- EU-Kommission läutet Neuausrichtung der europäischen Flüchtlingspolitik ein
- Einführung eines Quotensystems: Flüchtlinge sollen auf alle EU-Länder verteilt werden können
- Berechnung des Verteilschlüssels: Nach Bevölkerung, Wirtschaftskraft, Asylanträgen und Arbeitslosenquote des EU-Staates
- Deutschland soll am meisten Flüchtlinge aufnehmen
Die EU-Kommission hat sich in der Flüchtlingspolitik auf einen Kompromiss geeinigt: Bei einem plötzlichen Zustrom von Flüchtlingen soll es zeitlich befristet einen Verteilungsschlüssel für schutzbedürftige Personen geben. Dies schlägt die EU-Kommission vor.
Die Kriterien für die Zahl der Aufzunehmenden sollen die Wirtschaftsleistung, Einwohnerzahl und Arbeitslosenquote sowie die bisher aufgenommenen Flüchtlinge und die Asylanträge eines EU-Landes sein.
Auf Deutschland entfallen demnach am meisten Flüchtlinge (18,42 Prozent), es folgen Frankreich und Italien.
Ausserdem will die EU-Behörde anerkannte Flüchtlinge von ausserhalb der EU umsiedeln, etwa aus Lagern rund um Syrien. Für die Neuansiedlung will die EU in allen Staaten 20'000 Plätze anbieten. Für das Programm werden in diesem und im nächsten Jahr 50 Millionen Euro bereitstehen.
Opting-out für Grossbritannien
Gegen die Brüsseler Pläne für ein Quotensystem gibt es aus mehreren Ländern Widerstand. Grossbritannien, Ungarn, Tschechien, die Slowakei sowie die baltischen Staaten lehnen das Vorhaben ab.
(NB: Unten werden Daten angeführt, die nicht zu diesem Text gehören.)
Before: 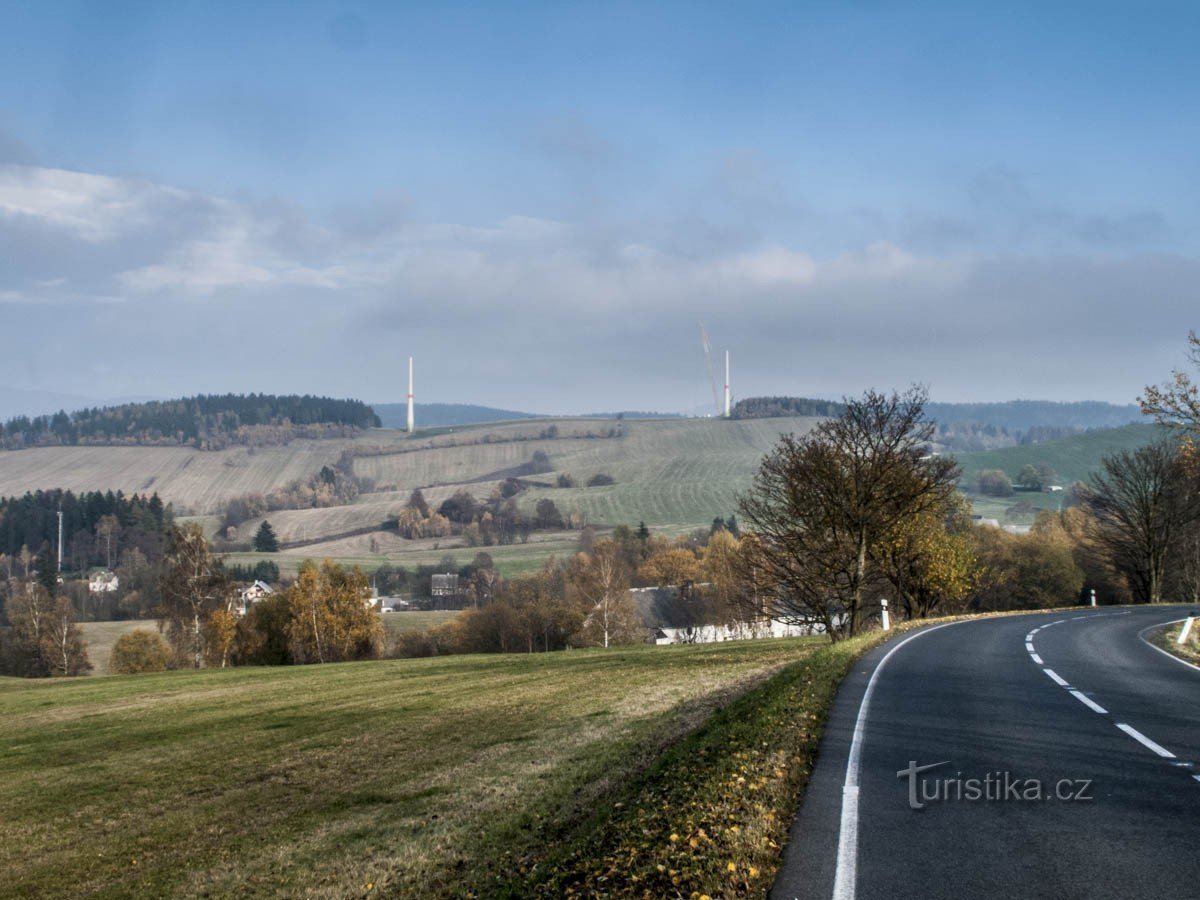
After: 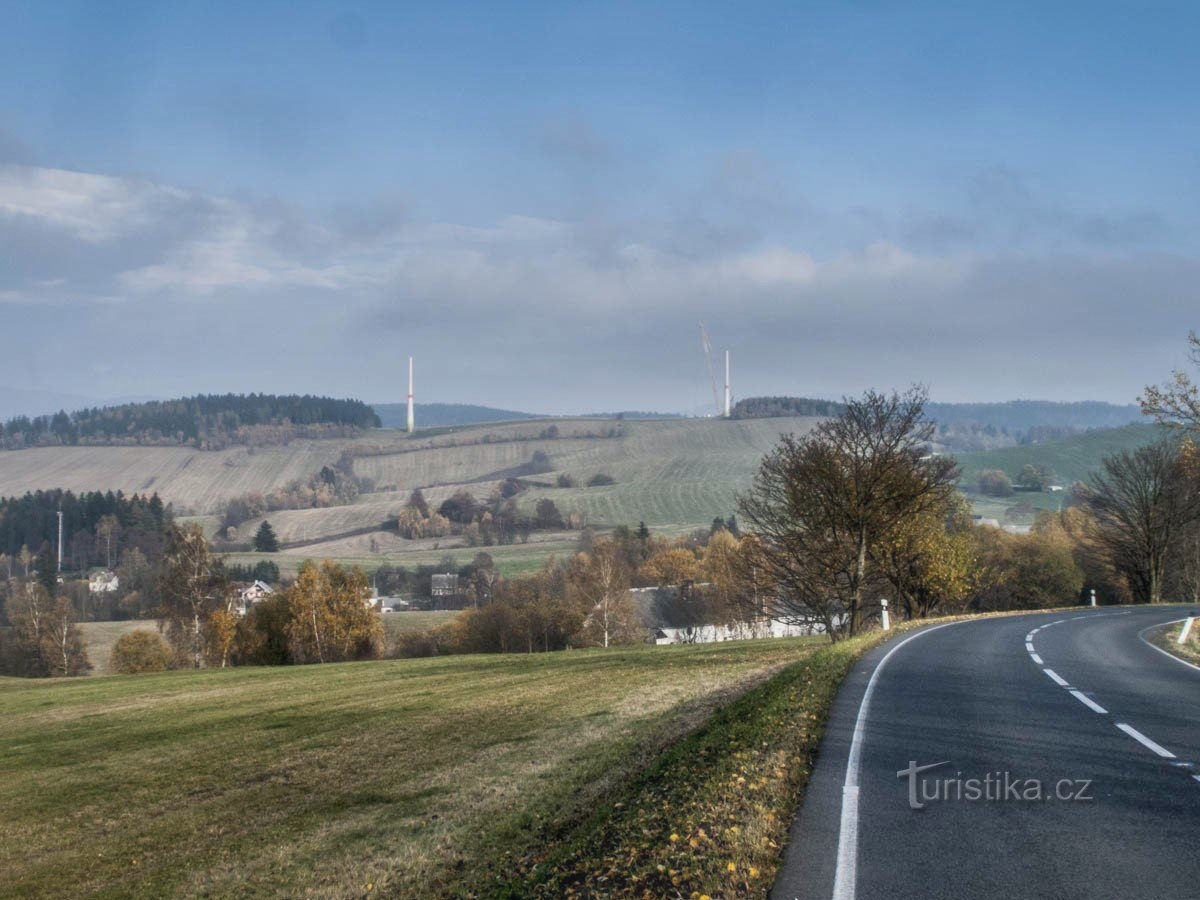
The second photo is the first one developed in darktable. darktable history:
shadows and highlights: on, module defaults
haze removal: strength -0.099, compatibility mode true, adaptive false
Die Vorschläge, die von den EU-Staaten abgesegnet werden müssen, sehen aber das Recht für Grossbritannien, Irland und Dänemark vor, sich dem Quotensystem nicht anzuschliessen.
Grossbritannien hinkt bei der Aufnahme von Asylsuchenden aus der Mittelmeerregion deutlich hinter anderen grossen EU-Ländern her. Im vergangenen Jahr behandelten die Briten rund 30'000 Asylanträge. Deutschland hatte im Vergleich dazu rund 200'000 Anträge zu bearbeiten.
Schwierige Verhandlungen erwartet
Sebastian Ramspeck, SRF-Korrespondent in Brüssel, erwartet schwierige und hitzige Diskussionen in den kommenden Monaten. Denn die Vorschläge müssen auf Gesetzesebene umgesetzt werden.
Nach dem Dublin-Verfahren sollen Asylbewerber eigentlich in dem Land bleiben, in dem sie zuerst den Boden der EU betreten haben. Das überfordert Länder wie Italien oder Griechenland, wo besonders viele Bootsflüchtlinge ankommen.
Zudem schlägt die EU-Kommission vor, härter gegen Schleuserbanden vorzugehen und die legale Zuwanderung etwa von qualifizierten Arbeitskräften in die EU-Staaten zu erleichtern.
Illegale Flüchtlinge sollen zurückgeführt werden
Die Kommission stellt rund 90 Millionen Euro bereit, um die Mittel für die Seenotrettung durch die EU-Grenzschutzmissionen «Triton» und «Poseidon» zu verdreifachen. Dies hatte der EU-Sondergipfel nach den Unglücken im Mittelmeer mit Tausenden Toten beschlossen.
Die Grenzschutzmission Frontex soll ein erweitertes Mandat bekommen, um illegale Flüchtlinge zurückführen zu können. «Wir müssen da hart bleiben», sagte EU-Innenkommissar Dimitris Avramopoulos.